What Is Asset Management?
The practice of increasing total wealth over time by acquiring, maintaining, and trading investments with the potential to grow in value is known as asset management. This is a service provided by asset management professionals to others. Portfolio managers and financial advisors are other names for them. Many work for themselves, while others work for a bank or other financial institution. Click here and gain knowledge about marginal cost.
Key Takeaways
- The goal of asset management is to maximize the value of an investment portfolio over time while minimizing risk
- Financial institutions that cater to high-net-worth individuals, government entities, corporations, and institutional investors such as colleges and pension funds provide asset management as a service
- Asset managers are held to fiduciary standards. They make decisions on behalf of their clients and must act in good faith.

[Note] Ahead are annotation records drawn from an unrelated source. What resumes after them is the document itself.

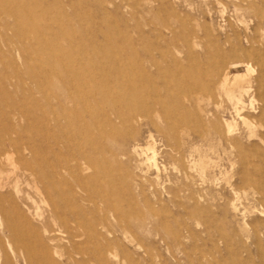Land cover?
Masks as SVG:
<instances>
[{
  "label": "rangeland",
  "instance_id": "1",
  "mask_svg": "<svg viewBox=\"0 0 264 264\" xmlns=\"http://www.w3.org/2000/svg\"><path fill=\"white\" fill-rule=\"evenodd\" d=\"M0 167V264H264V0H0Z\"/></svg>",
  "mask_w": 264,
  "mask_h": 264
},
{
  "label": "bare ground",
  "instance_id": "2",
  "mask_svg": "<svg viewBox=\"0 0 264 264\" xmlns=\"http://www.w3.org/2000/svg\"><path fill=\"white\" fill-rule=\"evenodd\" d=\"M19 39H20V38H19ZM248 68H249V66H248ZM249 69H252V68L250 67ZM248 71H250V70H248ZM248 71H246V72H248ZM251 72H252V71H251ZM66 75H67V74H66ZM243 75H244L243 73H236V72H235L234 77H233V79H232V80H233V85H235V84H237V83L239 84V80L243 79ZM245 77H246V76H245ZM61 79H62V78H61ZM66 79H67V76H66ZM227 79H228V77H227V75H226V77H225V81H224L225 83L228 82V81H226ZM247 79H249V78H247ZM67 80H68V79H67ZM61 82H62V81H61ZM246 82H248V81L246 80ZM231 84H232V83H231ZM230 86H232V85H230ZM244 86H245V85H244ZM244 86H243V88H244ZM237 87H240V86L237 85ZM229 88H230V87H229ZM229 88H228V89H229ZM241 88H242V87H240V89H241ZM243 88H242V89H243ZM231 89H232V88H231ZM242 89H241V90H242ZM230 91H231V90H230ZM244 91H245V89H244ZM246 92H247V91H246ZM105 93H106V92H105ZM106 94H107V93H106ZM93 95H94V94H93ZM104 95H105V94H104ZM235 95H236V93H235ZM240 96H241V95H240ZM241 98H242V97H241ZM241 98H240V100H241ZM237 99H238V98H237ZM95 100H96V99H95ZM90 102H91V101H90ZM95 102H96V101H95ZM240 102H241V101H240ZM84 103H85V102H84ZM243 103H244V102H243ZM243 103H242V104H243ZM87 104H88V102H87ZM89 104H90V103H89ZM236 106H237V103H236ZM83 107H84V105H83ZM97 107H98V106H97ZM79 108H80V107H79ZM79 108H78V109H79ZM89 108H90V106H89ZM92 108H94V105H93ZM100 108H101V107H100ZM83 109H84V108H83ZM240 109H242V108H240ZM85 110H86V109H85ZM88 110H90V109H87L86 111H88ZM93 110L95 111V109H93ZM49 111H50V110H49ZM240 111H241V110H240ZM240 111H239V112H240ZM84 112H85V111H84ZM51 113H52V112H51ZM66 113H67V112H66ZM66 113H65V114H66ZM73 113H74V112H73ZM82 113H83V112H81V115H82ZM85 113H86V112H85ZM91 114H92V113H91ZM8 115H9V114H8ZM66 115L68 116V114H66ZM76 115H77V114H76ZM83 115H84V114H83ZM83 115H82V116H83ZM86 115H88V114H86ZM96 115H97V114H96ZM48 117H49V116H48ZM80 117H81V116H80ZM83 117H85V116H83ZM92 117H93V116H92ZM6 118H7V116H6ZM13 118L15 119L14 116H13ZM73 118H74V117H73ZM85 118H86V117H85ZM90 118H91V117H90ZM95 118H96V117H95ZM97 118H98V117H97ZM97 118H96V119H97ZM244 118H245V117H244ZM8 119H9V118H8ZM10 119H11V118H10ZM14 119H13V120H14ZM46 119H47V118H46ZM71 119H72V118H71ZM83 119H84V118H83ZM96 119H95V120H96ZM246 119H247V118H246ZM49 120H50V118H49ZM51 120H52V119H51ZM73 120H74V119H73ZM79 120H80V119H79ZM10 121H11V120H10ZM10 121H9V122H10ZM15 121H16V120H15ZM5 122H6V121H5ZM12 122H13V121H12ZM17 122H18V121H17ZM94 122H95V121H94ZM94 122H93V124H94ZM247 122H248V120H247ZM71 123L73 124V122H71ZM76 123H77V122H76ZM78 123H79V122H78ZM248 123H250V122H248ZM3 124H4V123H3ZM10 124H11V123H10ZM80 124H81V123H80ZM86 124H87V123H86ZM86 124H85V125H86ZM5 125H6V124H5ZM82 125H83V124H82ZM82 125H80V126L82 127ZM227 125H229V124H227ZM249 125H250V124H249ZM14 126H15V125H13L12 128H13ZM68 126H69V125H68ZM77 126H78V125H77ZM77 126H76V127H77ZM80 126H79V127H80ZM229 126H230V125H229ZM232 126H233V125H232ZM232 126H231V127H232ZM235 126H236V125H235ZM4 127H5V126H4ZM4 127H2V128H4ZM6 127H7V126H6ZM10 127H11V126H10ZM15 127H16V126H15ZM15 127H14V128H15ZM66 127H67V126H66ZM85 127H86V126H85ZM251 127H252V126H251ZM68 128H69V127H68ZM4 129H5V128H4ZM6 129H7V128H6ZM6 129H5V130H6ZM8 129H9V128H8ZM76 129H77V128H76ZM79 129H80V128H79ZM87 129H88V127H87ZM77 130H78V129H77ZM14 131H15V130H14ZM89 131H90V130H89ZM66 132H67V131H66ZM5 133H6V132H5ZM7 133H8V132H7ZM7 133H6V134H7ZM79 133H80V132H79ZM87 133H88V132H87ZM91 133H92V132H91ZM65 134H66V133H65ZM62 135H63V134H62ZM8 136H9V134H8ZM63 136H64V135H63ZM3 138H4V137H3ZM11 138H13V137H11ZM90 138H91V137H90ZM77 139H78V138H77ZM9 140H10V139H9ZM48 141H49V140H47V145H48V143H49V145H50V142H48ZM64 141H66V140H64ZM12 142H13V141H12ZM67 143H68V141H67ZM74 143H75V142H74ZM27 144H29V143H27ZM34 144H35V143H34ZM5 145H6V144H5ZM25 145H26V144H25ZM25 145H23V148H24ZM29 145H30V144H29ZM35 145H36V144H35ZM49 145L47 146V149H48ZM62 145H63V144H62ZM75 145H76V144H75ZM75 145H74V148H75ZM12 146H13V145H12ZM31 146H32V144H31ZM63 146H65V145H63ZM63 146H62V147H63ZM78 146H79V145H78ZM37 147H38V146H37ZM62 147H61V148H62ZM65 147H66V146H65ZM25 148H26V146H25ZM25 148H24V151H25ZM78 148H79V147H78ZM78 148H77V151H78ZM19 149H20V148H19ZM26 149H27V148H26ZM33 149H34V147H33ZM75 149H76V148H75ZM75 149H74V150H75ZM16 150H17V149H16ZM27 150H28V149H27ZM29 150H30V149H29ZM63 150H64V149H63ZM72 150H73V149H72ZM74 150H73V151H74ZM20 151H21V150H20ZM22 151H23V150H22ZM33 151H34V152H37L36 150H33ZM48 151H50V150L48 149ZM75 151H76V150H75ZM45 152H46V151H45ZM53 152H54V151H53ZM53 152H51V154H53ZM70 152H71V150H70ZM42 153H43V152H42ZM49 153H50V152H49ZM62 153H63V151H62ZM78 153H80V152L78 151ZM81 153H82V150H81ZM35 154H36V153H35ZM54 154H55V153H54ZM64 154H65V153H64ZM71 154H72V153H71ZM55 155H58V154L56 153ZM55 155H54V158H55ZM69 155H70V153H69ZM81 155H82V154H81ZM17 156H18V155H17ZM56 157H57V156H56ZM66 157H67V156H66ZM69 157H71V155H70ZM74 157H75V156H73V158H74ZM80 157H81V156H80ZM57 158H58V157H57ZM61 158H63V157H61ZM71 158H72V157H71ZM75 158H76V157H75ZM20 159H21V158H20ZM36 159H37V158H36ZM45 159H46V157H45ZM67 159H70V158H67ZM84 159H85V158H84ZM23 160H24V159H23ZM73 160H74V159H73ZM77 160H78V159H77ZM56 161H57V160H56ZM56 161H55V163H56ZM59 161H61V159H60ZM63 161H64V160H63ZM63 161H62V163H63ZM70 161H71V160H70ZM70 161H69V163H70ZM28 163H29V160H28ZM30 163H31V161H30ZM30 163H29V164H30ZM36 163H38V161H36ZM57 163H58V161H57ZM66 163H67V161H66ZM72 163H73V161H72ZM52 164H53V163H52ZM67 164H68V163H67ZM73 164H74V163H73ZM44 165H45V164H44ZM74 165H75V164H74ZM17 166H18V165H17ZM38 166H41V165H38ZM50 166H51V165H50ZM54 166H55V165H54ZM28 167H29V165H28ZM28 167H27V168H28ZM45 167H46V166H45ZM68 167H69V165H68ZM75 167H77V165H76ZM0 168H1V167H0ZM38 168H39V167H38ZM47 168H48V167H47ZM49 168H50V167H49ZM65 168H66V167H65ZM30 169H31V168H30ZM44 169H45V168H44ZM50 169H52V168H50ZM69 169H72V168L70 167ZM74 169H75V168H74ZM76 169H77V168H76ZM76 169H75V170H76ZM0 170H1V169H0ZM25 170H26V169H25ZM28 170H29V169H28ZM22 171H24V170H22ZM30 171H31V170H30ZM48 171H49V169H48ZM48 171H47V173H48ZM51 171H52V170H51ZM54 171L56 172V170H54ZM65 171H66V170H65ZM76 171H78V170H76ZM49 172H50V171H49ZM74 172H75V171H74ZM0 173H1V172H0ZM36 173H37V172H36ZM56 173H57V172H56ZM28 174H29V173H28ZM60 174H61V173H59V176L61 177L62 174H61V175H60ZM42 175H43V174H42ZM52 175H53V174H52ZM52 175H50V176H52ZM23 176H24V175H23ZM47 176H48V175H47ZM47 176H46V178H49V179L51 178V177H49V176L47 177ZM64 176H65V175H64ZM0 177H1V176H0ZM54 177H55V176L53 175V178H54ZM56 177H57V176H56ZM62 177H63V176H62ZM62 177H61V178H62ZM66 177H67V176H66ZM42 178H43V177H42ZM40 179H41V177H40ZM40 179H39V180H40ZM44 179H45V178H44ZM44 179H43V181H44ZM54 179H55V178H54ZM57 179H58V178H57ZM37 180H38V179H36V181H37ZM41 180H42V179H41ZM55 180H56V179H55ZM58 180H59V179H58ZM67 180H68V178H67ZM31 181H32V180H31ZM46 181H47V180H46ZM56 181H57V180H56ZM77 181H78V180H77ZM49 182H51V180H50ZM42 183H43V182H42ZM59 183H60L59 185H61V181H60ZM62 183H63V182H62ZM46 184H47V183H46ZM64 184H65V183H64ZM64 184H62L61 186H63ZM17 185H18V184H17ZM55 185H56V183H55ZM55 185H54V186H55ZM51 186H53L52 183H51L50 187H51ZM56 186H57V185H56ZM61 186L59 187L60 190H61ZM17 187H18V186H17ZM44 187H47V185H46V186L44 185ZM71 187H73V186H71ZM57 188H58V187H57ZM53 189H54V188H53ZM68 189H69V188H68ZM60 190H59V191H60ZM67 191H68V190H67ZM74 191H75V190H74ZM74 191H71V189H70V193H71V192H74ZM60 192H61V191H60ZM78 192H79V190H78ZM71 194H72V193H71ZM78 194H79V193H78ZM68 195H69V193H68ZM73 195H74V194H73ZM70 196H71V195H70ZM79 196H80V195H79ZM239 197H240V196H239ZM68 222H69V221H68ZM64 226H65V225H64ZM25 228H26V227H25ZM66 228H67V227H66ZM74 228H75V227H74ZM73 232H74V231H73ZM77 235H78V234H77Z\"/></svg>",
  "mask_w": 264,
  "mask_h": 264
}]
</instances>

Understanding Asset Management
Asset management has two objectives: increasing value while mitigating risk. That is, the client’s risk tolerance is the first question to be asked. A retiree living off of a portfolio’s income, or a pension fund administrator overseeing retirement funds, is (or should be) risk-averse. A young person, or anyone who is daring, may want to dabble in high-risk investments.
Most of us fall somewhere in the middle, and asset managers try to figure out where that is for their clients.
The asset manager’s role is to decide which investments to make or avoid in order to achieve the client’s financial goals while staying within the client’s risk tolerance. Among the more well-known investments are stocks, bonds, real estate, commodities, alternative investments, and mutual funds.
The asset manager is expected to conduct extensive research using macro and microanalytical tools. This includes statistical analysis of current market trends, audits of corporate financial documents, and anything else that will help the stated goal of client asset appreciation.
How Asset Management Companies Work
Asset management firms compete for the business of serving the investment needs of high-net-worth individuals and institutions.
Check-writing privileges, credit cards, debit cards, margin loans, and brokerage services are frequently included in accounts held by financial institutions.
When people deposit money into their accounts, it is typically invested in a money market fund. Which provides a higher return than a regular savings account. Account-holders can choose between FDIC-backed funds and non-FDIC-backed funds.
Account-holders benefit from the fact that all of their banking and investing needs can be met by the same institution.
These types of accounts have only been possible since the Gramm-Leach-Bliley Act, which replaced the Glass-Steagall Act in 1999.
During the Great Depression, the Glass-Steagall Act of 1933 required a separation of banking and investing services. They only have to maintain a “Chinese wall” between divisions now.
How Does an Asset Management Company Differ From a Brokerage?
Asset management firms are fiduciary businesses. That is, their clients delegate discretionary trading authority over their accounts to them, and they are legally obligated to act in good faith on their behalf.
Before executing a trade, brokers must obtain the client’s permission. (Online brokers allow their customers to make their own trading decisions and initiate their own trades.)